→ **TASKS TO CARRY OUT**:
A: Answer each question about the passage on C for network processors in one line, marking your answers (i), (ii), and (iii).
(i) What two features does the passage give as examples of what has been stripped from the C that vendors cite?
(ii) What word do some vendors use for what keeps their versions of C** from letting you do things you can't or shouldn't do?
(iii) What feature of Java does the passage say colors many design decisions?
B: Reproduce word for word the part of the passage on C for network processors that opens with the words containing "Those vendors that" and closes with "programmers who don't.".

→ **PASSAGE**:

___

Those vendors that offer C tools claim that developing in C is significantly easier than developing in assembly or microcode. They claim that their compilers create code that is on par with handwritten code. They also claim that those programmers familiar with C will somehow have an advantage over those programmers who don't.
The reality is that few of the vendors actually support C. First, the C they are citing has been stripped of huge blocks of features, such as floating-point instructions or pointers. Internally, the structure is also different. For example, functions are often resolved as inline code. Next, the C may offer a superset of specialized instructions that optimize certain tasks. These instructions may be intrinsics, pragmas, extensions, or macros that give you "direct" access to the hardware architecture or function calls to inline assembly blocks or direct commands to a hardware accelerator. At this point, you have to consider whether this C is a simple extension of C or more of a C**, a new language only somewhat related to C.
Some vendors pitch their versions of C** as languages with "guardrails" that won't let you do things you can't or shouldn't do. However, to understand how to avoid scraping these guardrails when you want your code to scream, you have to understand the programming model the assembly of the network processor expects. Note that this is not the programming model the C compiler expects. If the network processor really expects assembly and wasn't designed to support C-types of commands, the compiler forces you to program in a manner that results in less efficient code. The underlying hardware with its specialized acceleration engines may require a unique method of programming to take full advantage of these engines. If you use intrinsics to access these accelerators, then you're not using C anyway and have probably added a layer of abstraction and inefficiency to your code by not directly using inline assembly.
Using C does not reduce the complexity of the network-processing problem. You can give the task a C syntax, but this approach doesn't reduce the internal complexity. Using C doesn't mean you don't have to understand what you're doing. For example, table-look-up algorithms depend upon the type of hardware acceleration available. Some co-processors offer specialized functions that go beyond mere look-up and address issues, such as lowering power consumption by hashing look-up keys and segmenting large tables. Accessing these engines to their fullest capacity requires access to the engines themselves and understanding how they interact with the rest of the system. Using C cannot shield you from having to learn such details, but it can hinder you from taking full advantage of them. You may even go so far as to try to trick the compiler into doing things you want to do but don't know that you shouldn't be doing with the network processor. From another perspective, consider the differences between Java and C. On the surface, the two languages look similar. Yet, what is good programming in C is not necessarily good programming in Java. C allows the use of pointers, which are fundamental data-management tools. Java, on the other hand, has garbage collection, which colors many design decisions. In some cases, the fact that you know a similar language, C, may actually increase the time it takes you to learn a variant of the language, C**, as you struggle to "unlearn" common structures in C that are cumbersome in the world of C**.

___

→ **EXERCISE DATA**:
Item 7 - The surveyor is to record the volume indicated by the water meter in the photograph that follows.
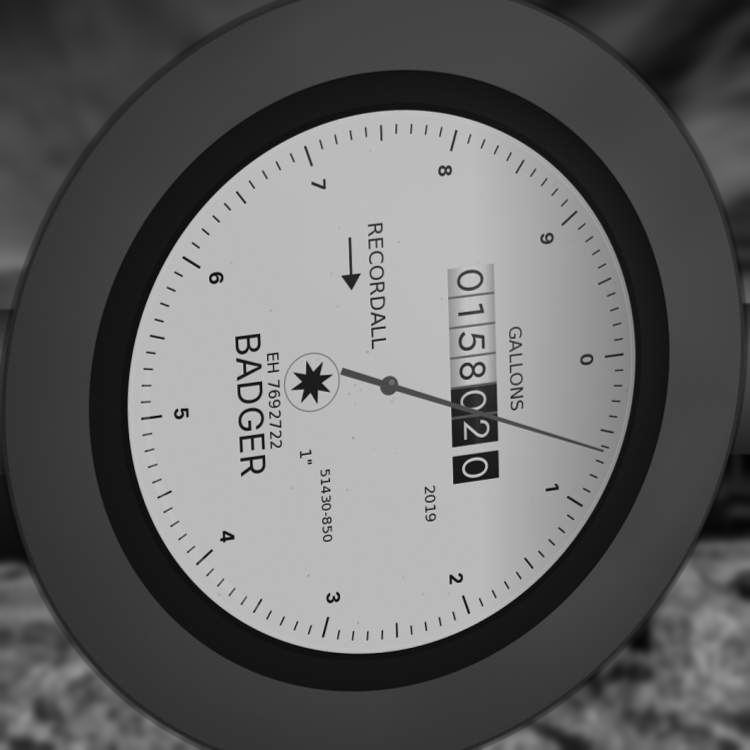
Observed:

___

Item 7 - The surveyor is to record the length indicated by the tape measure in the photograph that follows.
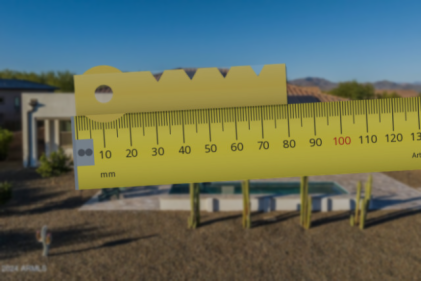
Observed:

___

→ **SOLUTION LIST**:
A:
(i) Floating-point instructions and pointers.
(ii) "Guardrails."
(iii) Garbage collection.

B:
Those vendors that offer C tools claim that developing in C is significantly easier than developing in assembly or microcode. They claim that their compilers create code that is on par with handwritten code. They also claim that those programmers familiar with C will somehow have an advantage over those programmers who don't.